▶ _Prompt_:
Reproduce the listing below word for word, leaving out the pictures.

*** Record extracts Section Begins ***

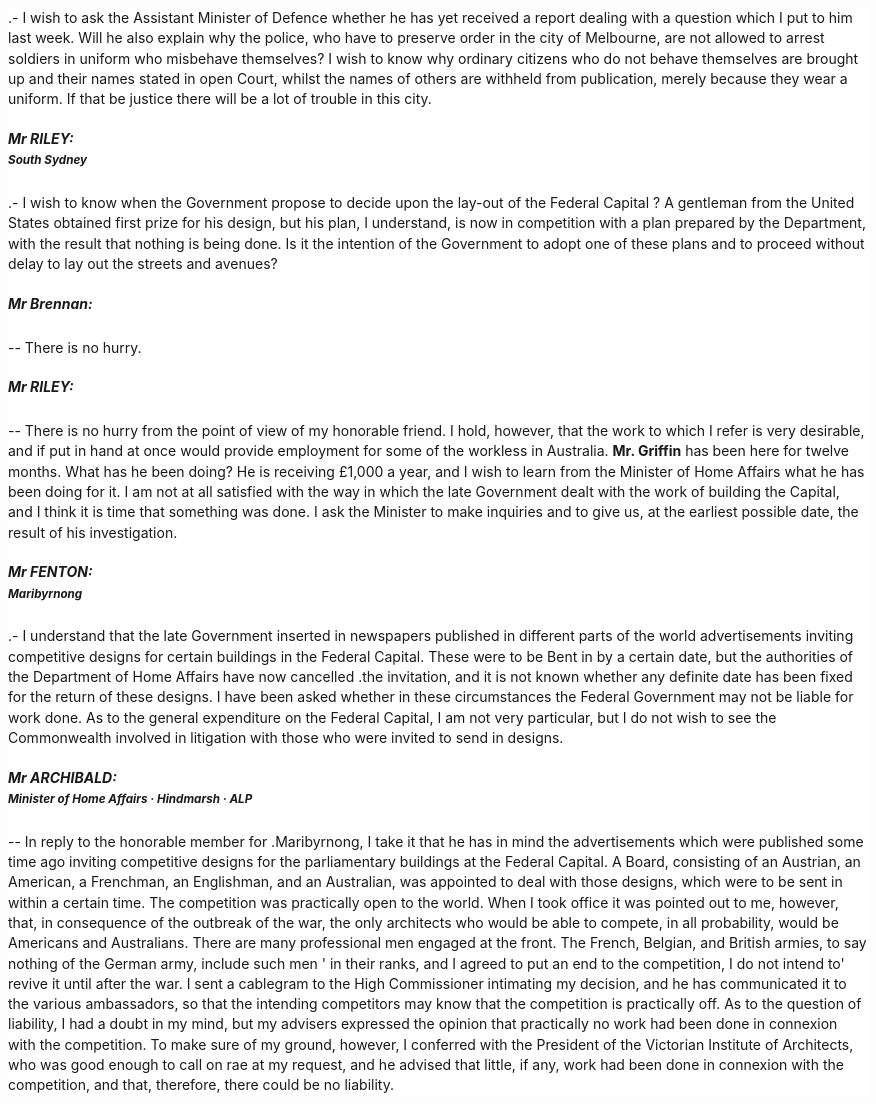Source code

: .- I wish to ask the Assistant Minister of Defence whether he has yet received a report dealing with a question which I put to him last week. Will he also explain why the police, who have to preserve order in the city of Melbourne, are not allowed to arrest soldiers in uniform who misbehave themselves? I wish to know why ordinary citizens who do not behave themselves are brought up and their names stated in open Court, whilst the names of others are withheld from publication, merely because they wear a uniform. If that be justice there will be a lot of trouble in this city. 

##### Mr RILEY:<br><small class="text-muted">South Sydney</small>

.- I wish to know when the Government propose to decide upon the lay-out of the Federal Capital ? A gentleman from the United States obtained first prize for his design, but his plan, I understand, is now in competition with a plan prepared by the Department, with the result that nothing is being done. Is it the intention of the Government to adopt one of these plans and to proceed without delay to lay out the streets and avenues? 

##### Mr Brennan:

-- There is no hurry. 

##### Mr RILEY:

-- There is no hurry from the point of view of my honorable friend. I hold, however, that the work to which I refer is very desirable, and if put in hand at once would provide employment  for some of the workless in Australia.  **Mr. Griffin**  has been here for twelve months. What has he been doing? He is receiving £1,000 a year, and I wish to learn from the Minister of Home Affairs what he has been doing for it. I am not at all satisfied with the way in which the late Government dealt with the work  of  building the Capital, and I think it is time that something was done. I ask the Minister to make inquiries and to give us, at the earliest possible date, the result  of  his investigation. 

##### Mr FENTON:<br><small class="text-muted">Maribyrnong</small>

.- I understand that the late Government inserted in newspapers published in different parts of the world advertisements  inviting  competitive designs for certain buildings in the Federal Capital. These were to be  Bent  in by a certain date, but the authorities of the Department of Home Affairs have now cancelled .the invitation, and it is not known whether any definite date has been fixed for the return of these designs. I have been asked whether in these circumstances the Federal Government may not be liable for work done. As to the general expenditure on the Federal Capital, I am not very particular, but I do not wish to see the Commonwealth involved in litigation with those who were invited to send  in  designs. 

##### Mr ARCHIBALD:<br><small class="text-muted">Minister of Home Affairs &middot; Hindmarsh &middot; ALP</small>

--  In reply to the honorable member for .Maribyrnong, I take it that he has in mind the advertisements which were published some time ago inviting competitive designs for the parliamentary buildings at the Federal Capital. A Board, consisting of an Austrian, an American, a Frenchman, an Englishman, and an Australian, was appointed to deal with those designs, which were to be sent in within a certain time. The competition was practically open to the world. When I took office it was pointed out to me, however, that, in consequence of the outbreak  of  the war, the only architects who would be able to compete, in all probability, would be Americans and Australians. There are many professional men engaged  at  the front. The French, Belgian, and British armies, to say nothing  of  the German army, include such men ' in their ranks, and I agreed  to put an end  to  the  competition, I do  not  intend to' revive it until after the war. I sent a cablegram to the High Commissioner intimating my decision, and he has communicated it to the various ambassadors, so that the intending competitors may know that the competition is practically off. As to the question of liability, I had a doubt in my mind, but my advisers expressed the opinion that practically no work had been done in connexion with the competition. To make sure of my ground, however, I conferred with the  President  of the Victorian Institute of Architects, who was good enough to call on rae at my request, and he advised that little, if any, work had been done in connexion with the competition, and that, therefore, there could be no liability. 
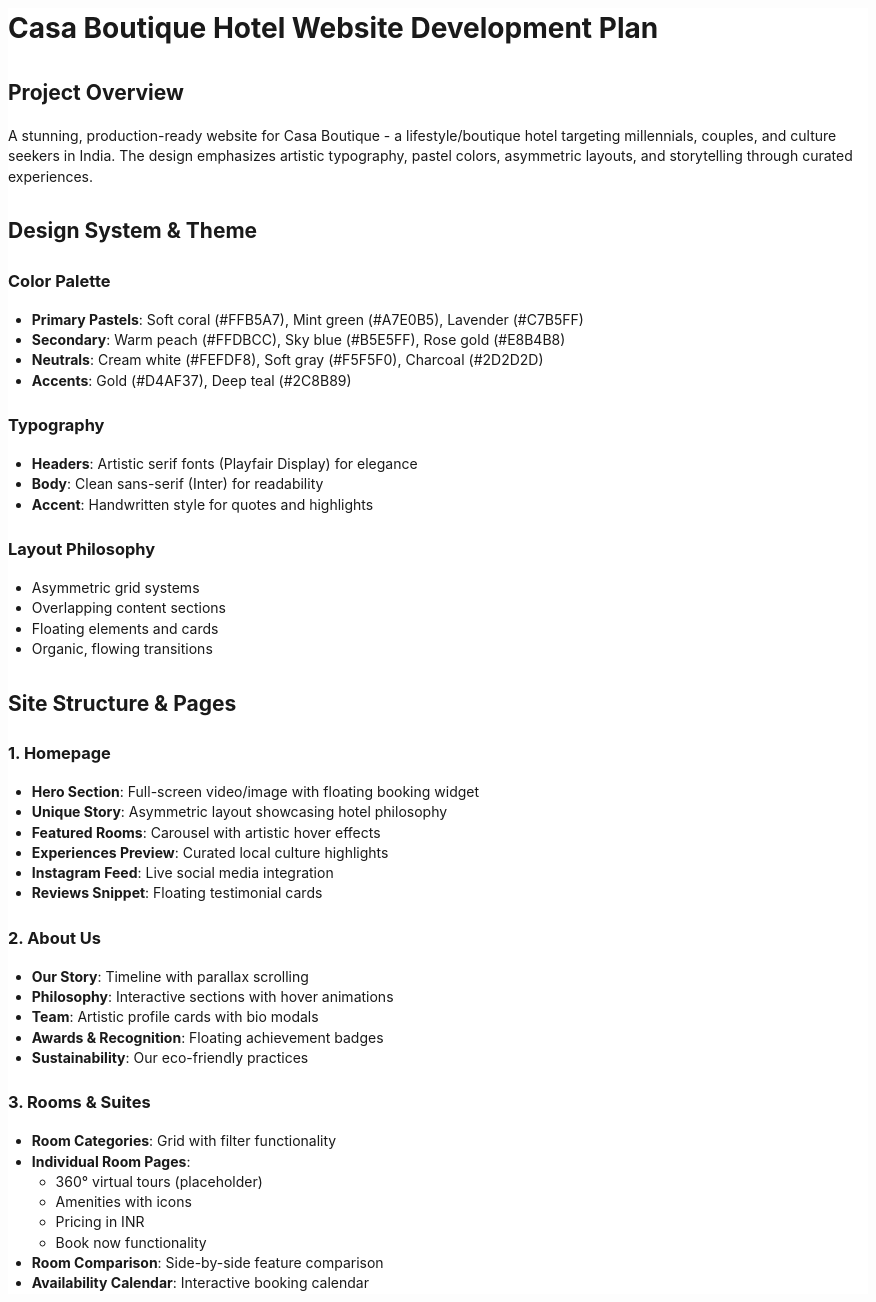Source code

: # Casa Boutique Hotel Website Development Plan

## Project Overview
A stunning, production-ready website for Casa Boutique - a lifestyle/boutique hotel targeting millennials, couples, and culture seekers in India. The design emphasizes artistic typography, pastel colors, asymmetric layouts, and storytelling through curated experiences.

## Design System & Theme

### Color Palette
- **Primary Pastels**: Soft coral (#FFB5A7), Mint green (#A7E0B5), Lavender (#C7B5FF)
- **Secondary**: Warm peach (#FFDBCC), Sky blue (#B5E5FF), Rose gold (#E8B4B8)
- **Neutrals**: Cream white (#FEFDF8), Soft gray (#F5F5F0), Charcoal (#2D2D2D)
- **Accents**: Gold (#D4AF37), Deep teal (#2C8B89)

### Typography
- **Headers**: Artistic serif fonts (Playfair Display) for elegance
- **Body**: Clean sans-serif (Inter) for readability
- **Accent**: Handwritten style for quotes and highlights

### Layout Philosophy
- Asymmetric grid systems
- Overlapping content sections
- Floating elements and cards
- Organic, flowing transitions

## Site Structure & Pages

### 1. Homepage
- **Hero Section**: Full-screen video/image with floating booking widget
- **Unique Story**: Asymmetric layout showcasing hotel philosophy
- **Featured Rooms**: Carousel with artistic hover effects
- **Experiences Preview**: Curated local culture highlights
- **Instagram Feed**: Live social media integration
- **Reviews Snippet**: Floating testimonial cards

### 2. About Us
- **Our Story**: Timeline with parallax scrolling
- **Philosophy**: Interactive sections with hover animations
- **Team**: Artistic profile cards with bio modals
- **Awards & Recognition**: Floating achievement badges
- **Sustainability**: Our eco-friendly practices

### 3. Rooms & Suites
- **Room Categories**: Grid with filter functionality
- **Individual Room Pages**: 
  - 360° virtual tours (placeholder)
  - Amenities with icons
  - Pricing in INR
  - Book now functionality
- **Room Comparison**: Side-by-side feature comparison
- **Availability Calendar**: Interactive booking calendar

*** Record extracts Section Ends ***

▶ _Task solution_:
Source code

: .- I wish to ask the Assistant Minister of Defence whether he has yet received a report dealing with a question which I put to him last week. Will he also explain why the police, who have to preserve order in the city of Melbourne, are not allowed to arrest soldiers in uniform who misbehave themselves? I wish to know why ordinary citizens who do not behave themselves are brought up and their names stated in open Court, whilst the names of others are withheld from publication, merely because they wear a uniform. If that be justice there will be a lot of trouble in this city. 

##### Mr RILEY:<br><small class="text-muted">South Sydney</small>

.- I wish to know when the Government propose to decide upon the lay-out of the Federal Capital ? A gentleman from the United States obtained first prize for his design, but his plan, I understand, is now in competition with a plan prepared by the Department, with the result that nothing is being done. Is it the intention of the Government to adopt one of these plans and to proceed without delay to lay out the streets and avenues? 

##### Mr Brennan:

-- There is no hurry. 

##### Mr RILEY:

-- There is no hurry from the point of view of my honorable friend. I hold, however, that the work to which I refer is very desirable, and if put in hand at once would provide employment  for some of the workless in Australia.  **Mr. Griffin**  has been here for twelve months. What has he been doing? He is receiving £1,000 a year, and I wish to learn from the Minister of Home Affairs what he has been doing for it. I am not at all satisfied with the way in which the late Government dealt with the work  of  building the Capital, and I think it is time that something was done. I ask the Minister to make inquiries and to give us, at the earliest possible date, the result  of  his investigation. 

##### Mr FENTON:<br><small class="text-muted">Maribyrnong</small>

.- I understand that the late Government inserted in newspapers published in different parts of the world advertisements  inviting  competitive designs for certain buildings in the Federal Capital. These were to be  Bent  in by a certain date, but the authorities of the Department of Home Affairs have now cancelled .the invitation, and it is not known whether any definite date has been fixed for the return of these designs. I have been asked whether in these circumstances the Federal Government may not be liable for work done. As to the general expenditure on the Federal Capital, I am not very particular, but I do not wish to see the Commonwealth involved in litigation with those who were invited to send  in  designs. 

##### Mr ARCHIBALD:<br><small class="text-muted">Minister of Home Affairs &middot; Hindmarsh &middot; ALP</small>

--  In reply to the honorable member for .Maribyrnong, I take it that he has in mind the advertisements which were published some time ago inviting competitive designs for the parliamentary buildings at the Federal Capital. A Board, consisting of an Austrian, an American, a Frenchman, an Englishman, and an Australian, was appointed to deal with those designs, which were to be sent in within a certain time. The competition was practically open to the world. When I took office it was pointed out to me, however, that, in consequence of the outbreak  of  the war, the only architects who would be able to compete, in all probability, would be Americans and Australians. There are many professional men engaged  at  the front. The French, Belgian, and British armies, to say nothing  of  the German army, include such men ' in their ranks, and I agreed  to put an end  to  the  competition, I do  not  intend to' revive it until after the war. I sent a cablegram to the High Commissioner intimating my decision, and he has communicated it to the various ambassadors, so that the intending competitors may know that the competition is practically off. As to the question of liability, I had a doubt in my mind, but my advisers expressed the opinion that practically no work had been done in connexion with the competition. To make sure of my ground, however, I conferred with the  President  of the Victorian Institute of Architects, who was good enough to call on rae at my request, and he advised that little, if any, work had been done in connexion with the competition, and that, therefore, there could be no liability. 
Source code

: # Casa Boutique Hotel Website Development Plan

## Project Overview
A stunning, production-ready website for Casa Boutique - a lifestyle/boutique hotel targeting millennials, couples, and culture seekers in India. The design emphasizes artistic typography, pastel colors, asymmetric layouts, and storytelling through curated experiences.

## Design System & Theme

### Color Palette
- **Primary Pastels**: Soft coral (#FFB5A7), Mint green (#A7E0B5), Lavender (#C7B5FF)
- **Secondary**: Warm peach (#FFDBCC), Sky blue (#B5E5FF), Rose gold (#E8B4B8)
- **Neutrals**: Cream white (#FEFDF8), Soft gray (#F5F5F0), Charcoal (#2D2D2D)
- **Accents**: Gold (#D4AF37), Deep teal (#2C8B89)

### Typography
- **Headers**: Artistic serif fonts (Playfair Display) for elegance
- **Body**: Clean sans-serif (Inter) for readability
- **Accent**: Handwritten style for quotes and highlights

### Layout Philosophy
- Asymmetric grid systems
- Overlapping content sections
- Floating elements and cards
- Organic, flowing transitions

## Site Structure & Pages

### 1. Homepage
- **Hero Section**: Full-screen video/image with floating booking widget
- **Unique Story**: Asymmetric layout showcasing hotel philosophy
- **Featured Rooms**: Carousel with artistic hover effects
- **Experiences Preview**: Curated local culture highlights
- **Instagram Feed**: Live social media integration
- **Reviews Snippet**: Floating testimonial cards

### 2. About Us
- **Our Story**: Timeline with parallax scrolling
- **Philosophy**: Interactive sections with hover animations
- **Team**: Artistic profile cards with bio modals
- **Awards & Recognition**: Floating achievement badges
- **Sustainability**: Our eco-friendly practices

### 3. Rooms & Suites
- **Room Categories**: Grid with filter functionality
- **Individual Room Pages**: 
  - 360° virtual tours (placeholder)
  - Amenities with icons
  - Pricing in INR
  - Book now functionality
- **Room Comparison**: Side-by-side feature comparison
- **Availability Calendar**: Interactive booking calendar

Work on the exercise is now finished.